> _YOUR INSTRUCTIONS_: Transcribe every line of the records below word for word, leaving the pictures out of your answer.

> _STUDY MATERIAL_:
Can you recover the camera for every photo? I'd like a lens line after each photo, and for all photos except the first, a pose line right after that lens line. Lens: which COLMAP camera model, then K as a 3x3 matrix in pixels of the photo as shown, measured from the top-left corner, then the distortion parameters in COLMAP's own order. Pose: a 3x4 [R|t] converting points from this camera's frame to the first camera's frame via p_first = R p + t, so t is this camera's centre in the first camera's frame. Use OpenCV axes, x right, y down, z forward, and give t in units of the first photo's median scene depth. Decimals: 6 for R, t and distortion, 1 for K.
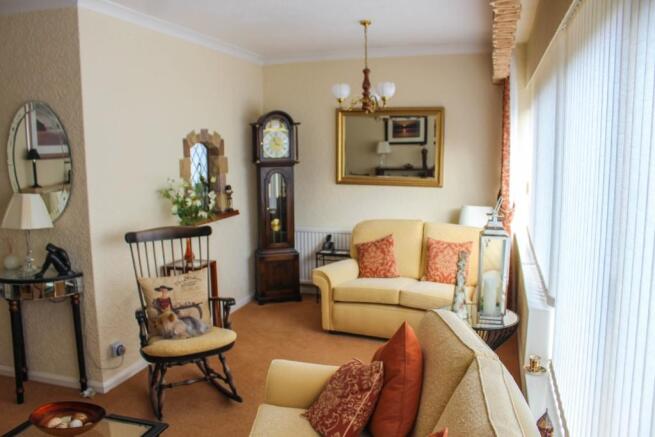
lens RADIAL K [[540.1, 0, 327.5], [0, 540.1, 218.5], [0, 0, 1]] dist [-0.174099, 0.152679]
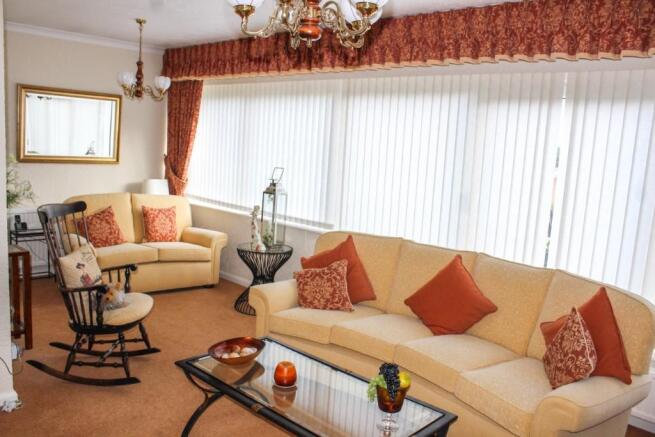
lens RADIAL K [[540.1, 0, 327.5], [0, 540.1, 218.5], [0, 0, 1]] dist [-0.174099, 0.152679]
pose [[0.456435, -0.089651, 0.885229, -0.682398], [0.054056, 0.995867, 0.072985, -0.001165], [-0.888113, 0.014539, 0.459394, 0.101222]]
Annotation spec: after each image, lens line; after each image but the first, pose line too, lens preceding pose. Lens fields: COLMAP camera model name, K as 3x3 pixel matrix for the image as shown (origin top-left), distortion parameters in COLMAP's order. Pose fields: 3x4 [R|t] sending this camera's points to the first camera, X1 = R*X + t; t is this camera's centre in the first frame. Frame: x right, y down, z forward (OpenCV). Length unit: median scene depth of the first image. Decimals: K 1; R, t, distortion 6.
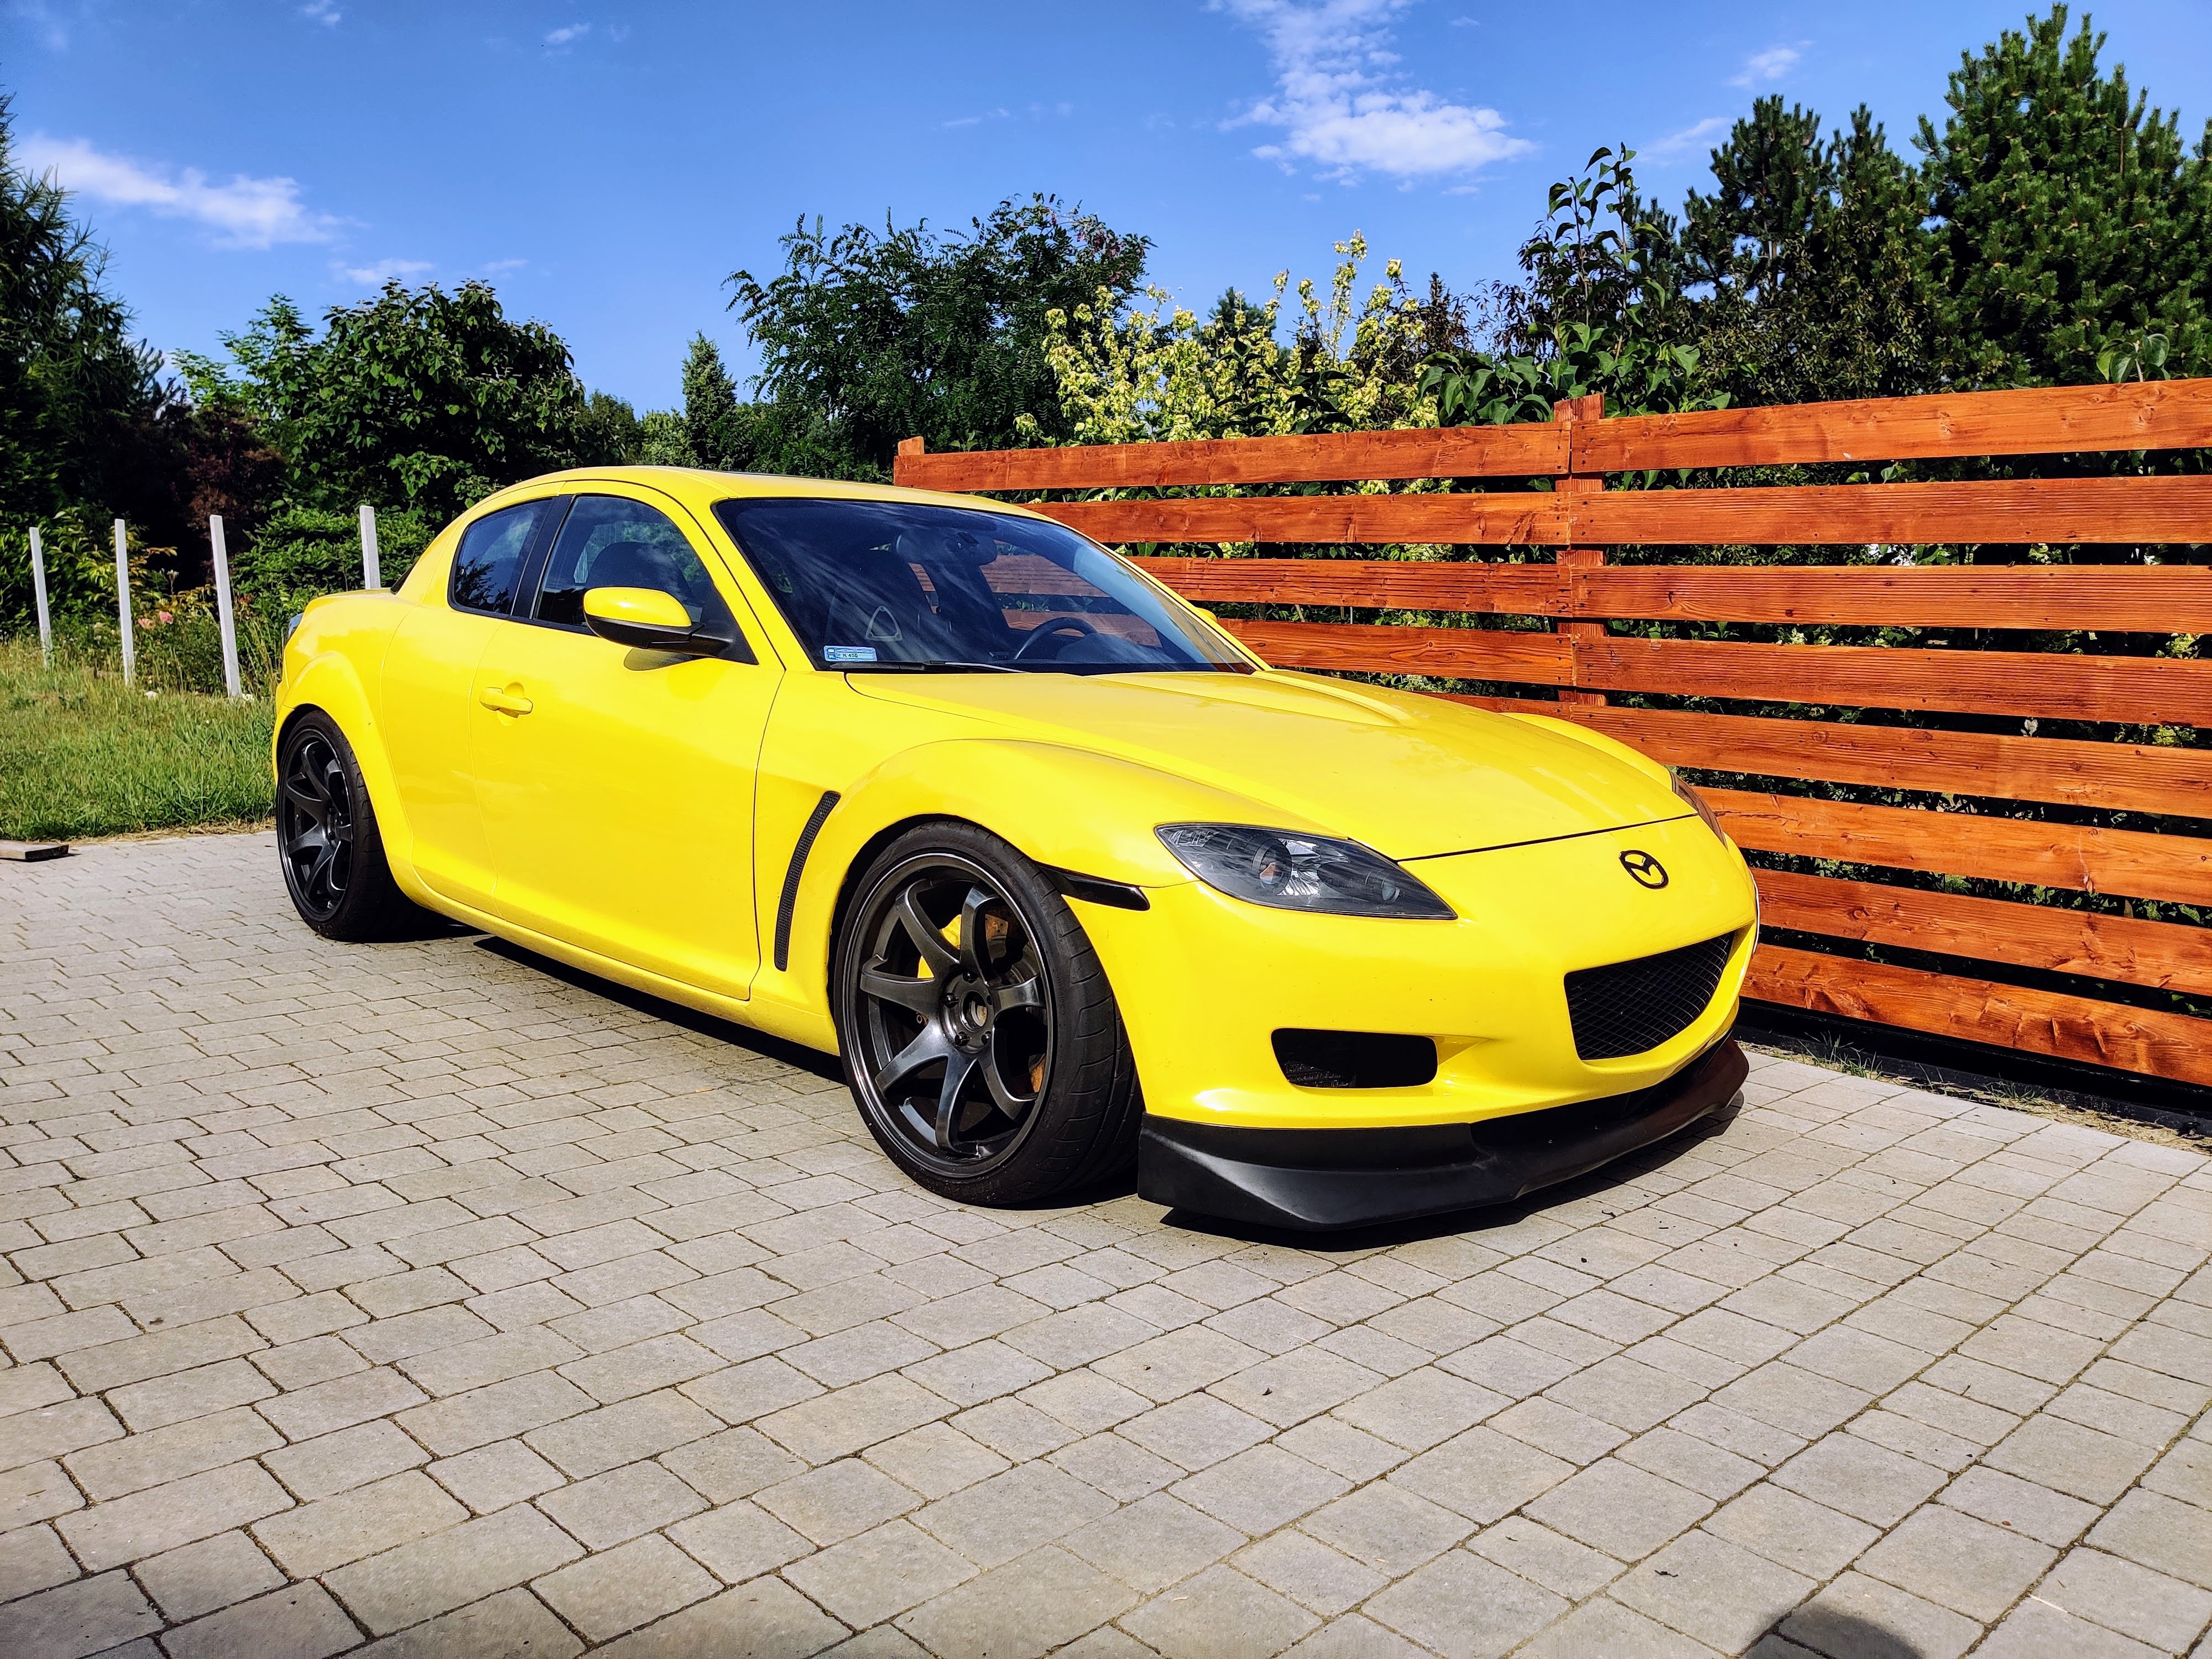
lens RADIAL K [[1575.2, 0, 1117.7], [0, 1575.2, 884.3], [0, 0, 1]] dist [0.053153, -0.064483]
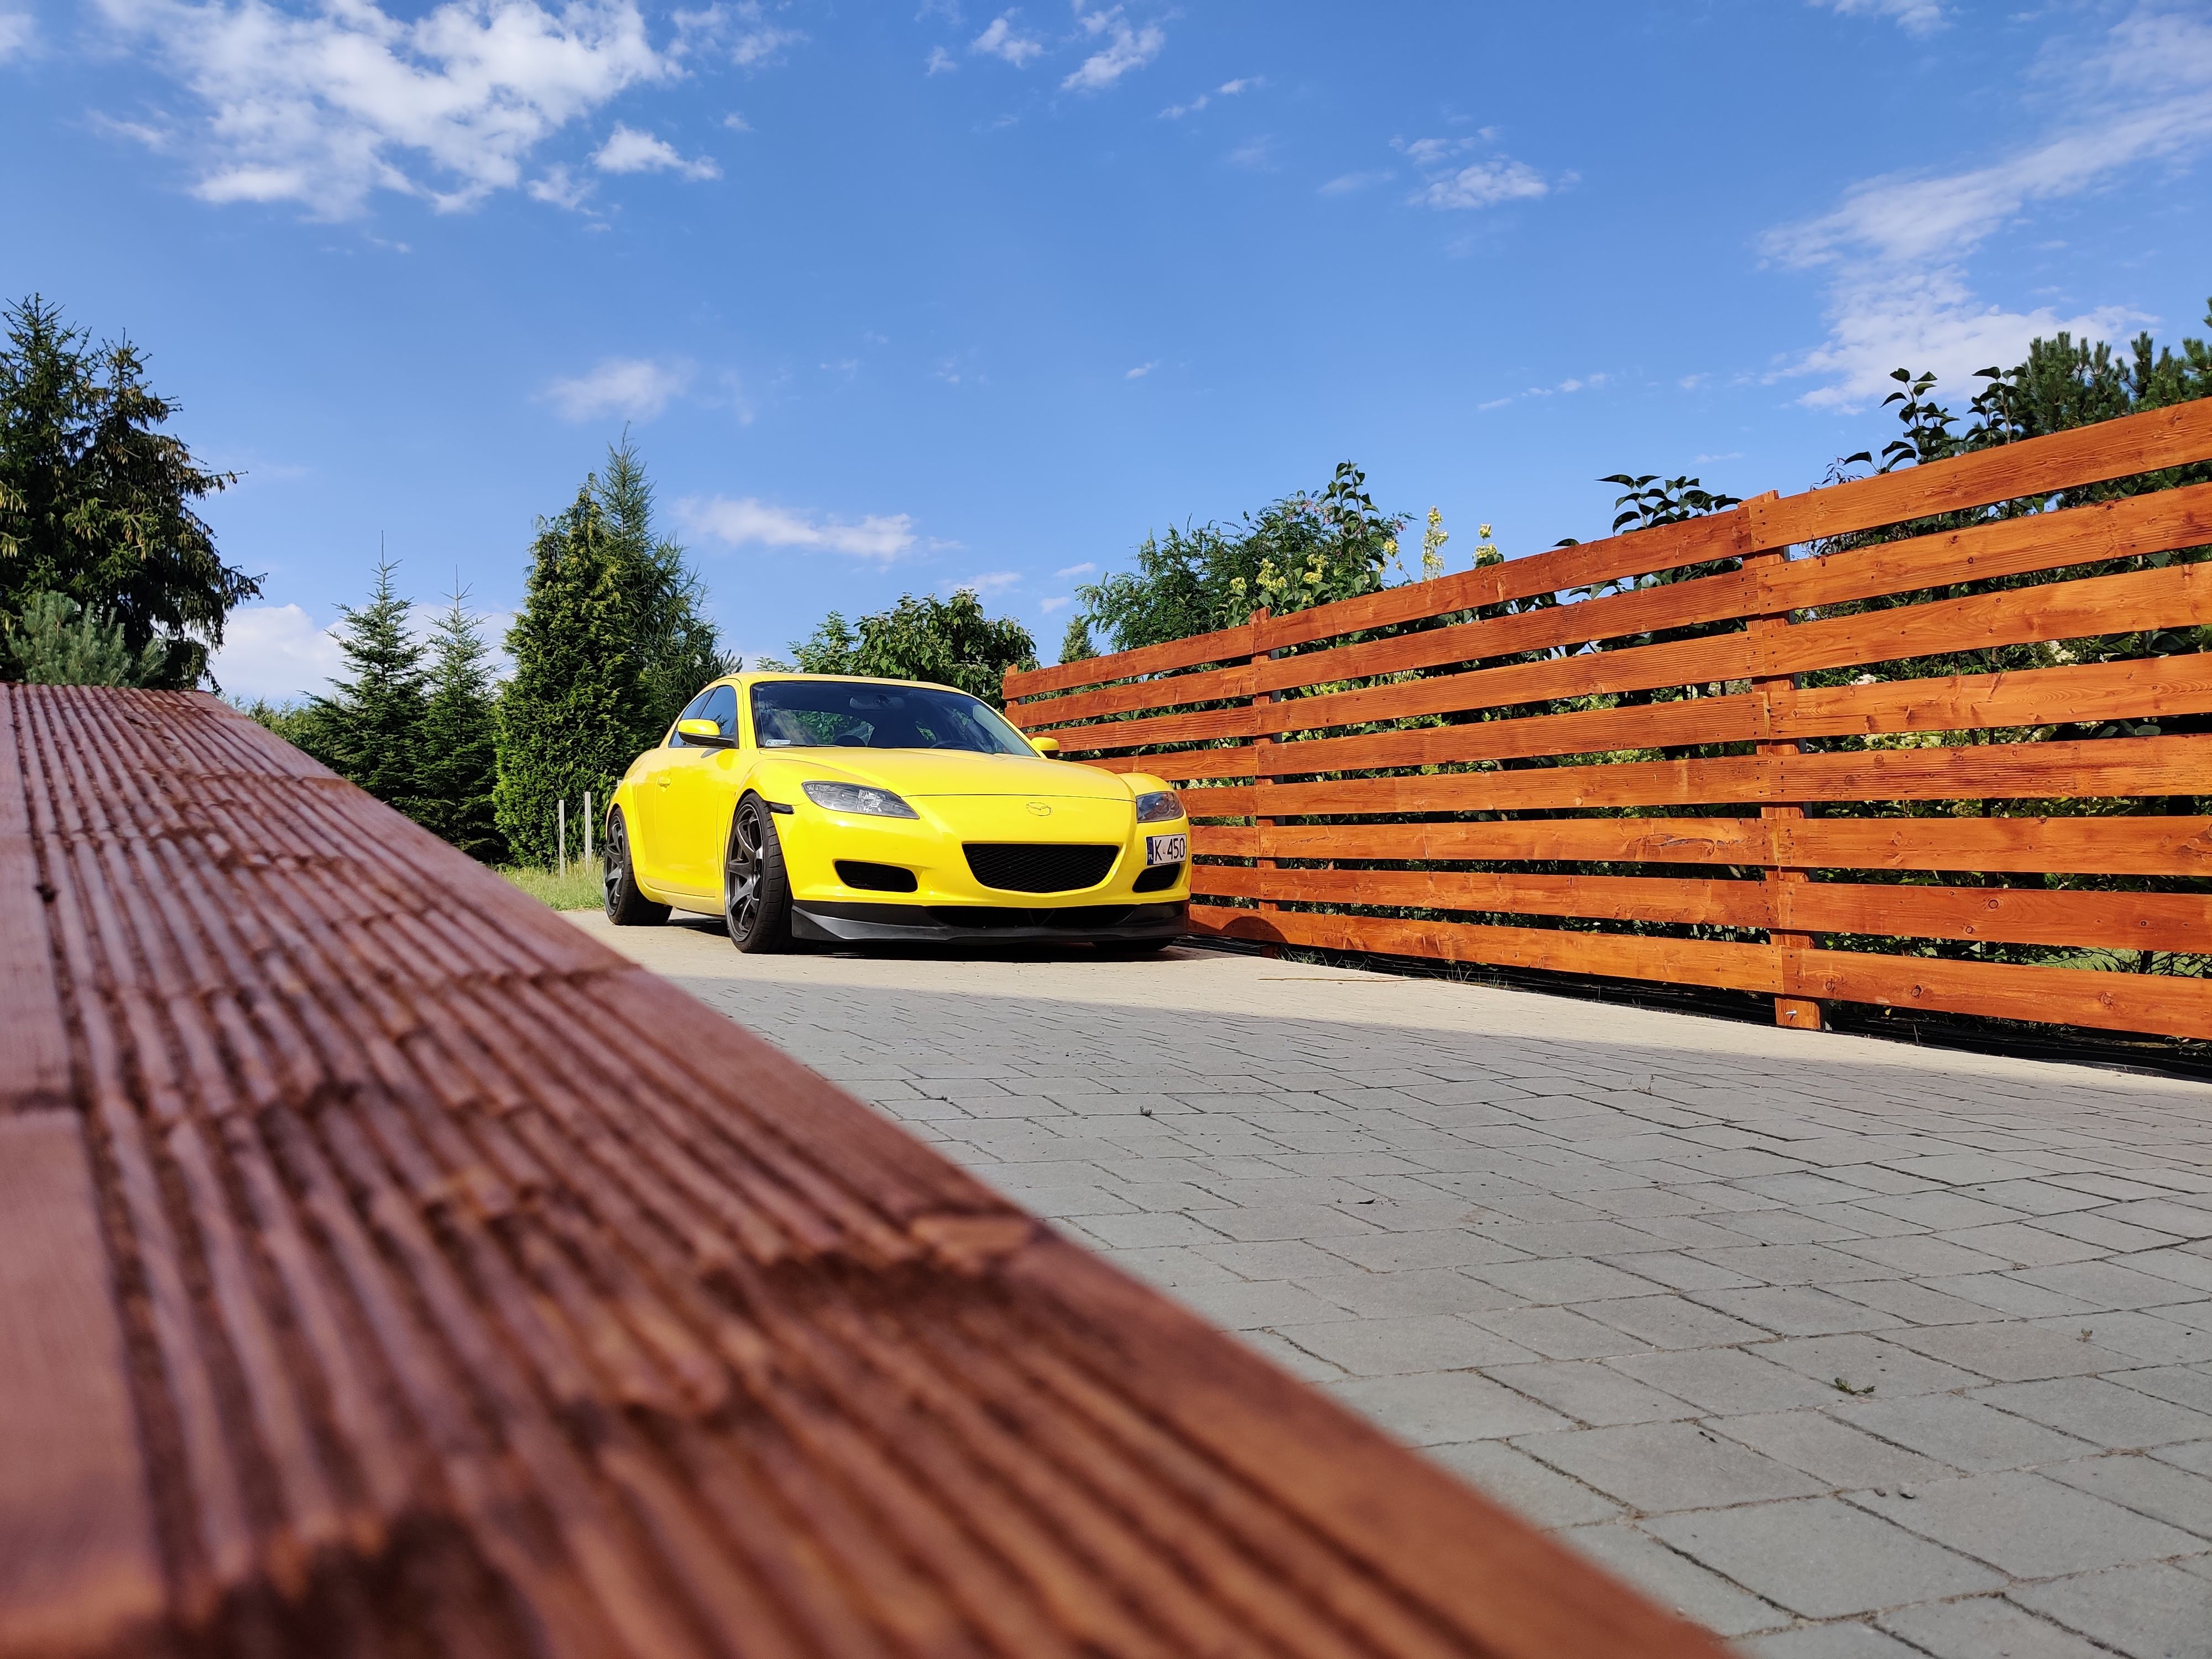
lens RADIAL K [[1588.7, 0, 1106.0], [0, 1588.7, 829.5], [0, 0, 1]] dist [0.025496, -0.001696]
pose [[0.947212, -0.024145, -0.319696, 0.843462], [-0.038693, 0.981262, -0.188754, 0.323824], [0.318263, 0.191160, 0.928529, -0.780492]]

> _OUTPUT_:
Can you recover the camera for every photo? I'd like a lens line after each photo, and for all photos except the first, a pose line right after that lens line. Lens: which COLMAP camera model, then K as a 3x3 matrix in pixels of the photo as shown, measured from the top-left corner, then the distortion parameters in COLMAP's own order. Pose: a 3x4 [R|t] converting points from this camera's frame to the first camera's frame via p_first = R p + t, so t is this camera's centre in the first camera's frame. Use OpenCV axes, x right, y down, z forward, and give t in units of the first photo's median scene depth. Decimals: 6 for R, t and distortion, 1 for K.
lens RADIAL K [[540.1, 0, 327.5], [0, 540.1, 218.5], [0, 0, 1]] dist [-0.174099, 0.152679]
lens RADIAL K [[540.1, 0, 327.5], [0, 540.1, 218.5], [0, 0, 1]] dist [-0.174099, 0.152679]
pose [[0.456435, -0.089651, 0.885229, -0.682398], [0.054056, 0.995867, 0.072985, -0.001165], [-0.888113, 0.014539, 0.459394, 0.101222]]
Annotation spec: after each image, lens line; after each image but the first, pose line too, lens preceding pose. Lens fields: COLMAP camera model name, K as 3x3 pixel matrix for the image as shown (origin top-left), distortion parameters in COLMAP's order. Pose fields: 3x4 [R|t] sending this camera's points to the first camera, X1 = R*X + t; t is this camera's centre in the first frame. Frame: x right, y down, z forward (OpenCV). Length unit: median scene depth of the first image. Decimals: K 1; R, t, distortion 6.
lens RADIAL K [[1575.2, 0, 1117.7], [0, 1575.2, 884.3], [0, 0, 1]] dist [0.053153, -0.064483]
lens RADIAL K [[1588.7, 0, 1106.0], [0, 1588.7, 829.5], [0, 0, 1]] dist [0.025496, -0.001696]
pose [[0.947212, -0.024145, -0.319696, 0.843462], [-0.038693, 0.981262, -0.188754, 0.323824], [0.318263, 0.191160, 0.928529, -0.780492]]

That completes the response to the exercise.